Educated in the palace of King Manoel, he early conceived the idea of writing history, and to prove his powers, composed, at the age of twenty, a romance of chivalry, the Chronicle of the Emperor Clarimundo, in which he is said to have had the assistance of Prince John, afterwards King John III. The latter, on ascending the throne, gave Barros the captaincy of the fortress of St George of Elmina, whither he proceeded in 1522, and he obtained in 1525 the post of treasurer of the India House, which he held until 1528.
The pest of 1530 drove him from Lisbon to his country house near Pombal, and there he finished a moral dialogue, Rho pica Pneuma, which met with the applause of the learned Juan Luis Vives. On his return to Lisbon in 1532 the king appointed Barros factor of the India and Mina House—positions of great responsibility and importance at a time when Lisbon was the European emporium for the trade of the East. Barros proved a good administrator, displaying great industry and a disinterestedness rare in that age, with the result that he made but little money where his predecessors had amassed fortunes. At this time, John III, wishful to attract settlers to Brazil, divided it up into captaincies and gave that of Maranhao to Barros, who, associating two partners in the enterprise with himself, prepared an armada of ten vessels, carrying nine hundred men, which set sail in 1539. Owing to the ignorance of the pilots, the whole fleet suffered shipwreck, which entailed serious financial loss on Barros, yet not content with meeting his own obligations, he paid the debts of those who had perished in the expedition.

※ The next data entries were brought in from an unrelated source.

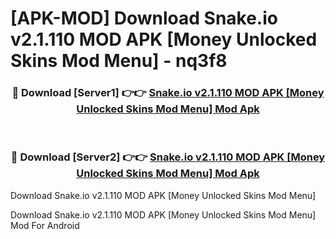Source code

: # [APK-MOD] Download Snake.io v2.1.110 MOD APK [Money Unlocked Skins Mod Menu] - nq3f8


<div align="center">
<h3>🔴 Download [Server1] 👉👉 <a href="https://apk-comot.site?title=Snake.io_v2.1.110_MOD_APK_[Money_Unlocked_Skins_Mod_Menu]">Snake.io v2.1.110 MOD APK [Money Unlocked Skins Mod Menu] Mod Apk</a></h3><br>
<h3>🔴 Download [Server2] 👉👉 <a href="https://apk-comot.site?title=Snake.io_v2.1.110_MOD_APK_[Money_Unlocked_Skins_Mod_Menu]">Snake.io v2.1.110 MOD APK [Money Unlocked Skins Mod Menu] Mod Apk</a></h3>
</div>



Download Snake.io v2.1.110 MOD APK [Money Unlocked Skins Mod Menu] 

Download Snake.io v2.1.110 MOD APK [Money Unlocked Skins Mod Menu] Mod For Android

During all these busy years he had continued his studies in his leisure hours, and shortly after the Brazilian disaster he offered to write a history of the Portuguese in India, which the king accepted. He began work forthwith, but, before printing the first part, he again proved his pen by publishing a Portuguese grammar (1540) and some more moral Dialogues. The first of the Decades of his Asia appeared in 1552, and its reception was such that the king straightway charged Barros to write a chronicle of King Manoel. His many occupations, however, prevented him from undertaking this book, which was finally composed by Damião de Goes. The Second Decade came out in 1553 and the Third in 1563, but the Fourth and final one was not published until 1615, long after the author’s death.
In January 1568 Barros retired from his remunerative appointment at the India House, receiving the rank of fidalgo together with a pension and other pecuniary emoluments from King Sebastian, and died on the 20th of October 1570. A man of lofty character, he preferred leaving his children an example of good morals and learning to bequeathing them a large inheritance, and, though he received many royal benefactions, they were volunteered, never asked for. As an historian and a stylist Barros deserves the high fame he has always enjoyed. His Decades contain the early history of the Portuguese in Asia and reveal careful study of Eastern historians and geographers, as well as of the records of his own country. They are distinguished by clearness of exposition and orderly arrangement.
Diogo de Couto continued the Decades, adding nine more, and a modern edition of the whole appeared in Lisbon in 14 vols. in 1778—1788. The title of Barros’s work is Da Asia de Joao de Burros, dos feitos que as Portuguezes fizeram nu descubrimento e con quista dos mares e lerras do Orienie, and the edition is accompanied by a volume containing a life of Barros by the historian Manoel Severim de Faria and a copious index of all the Decades. Barros died on October 20, 1570.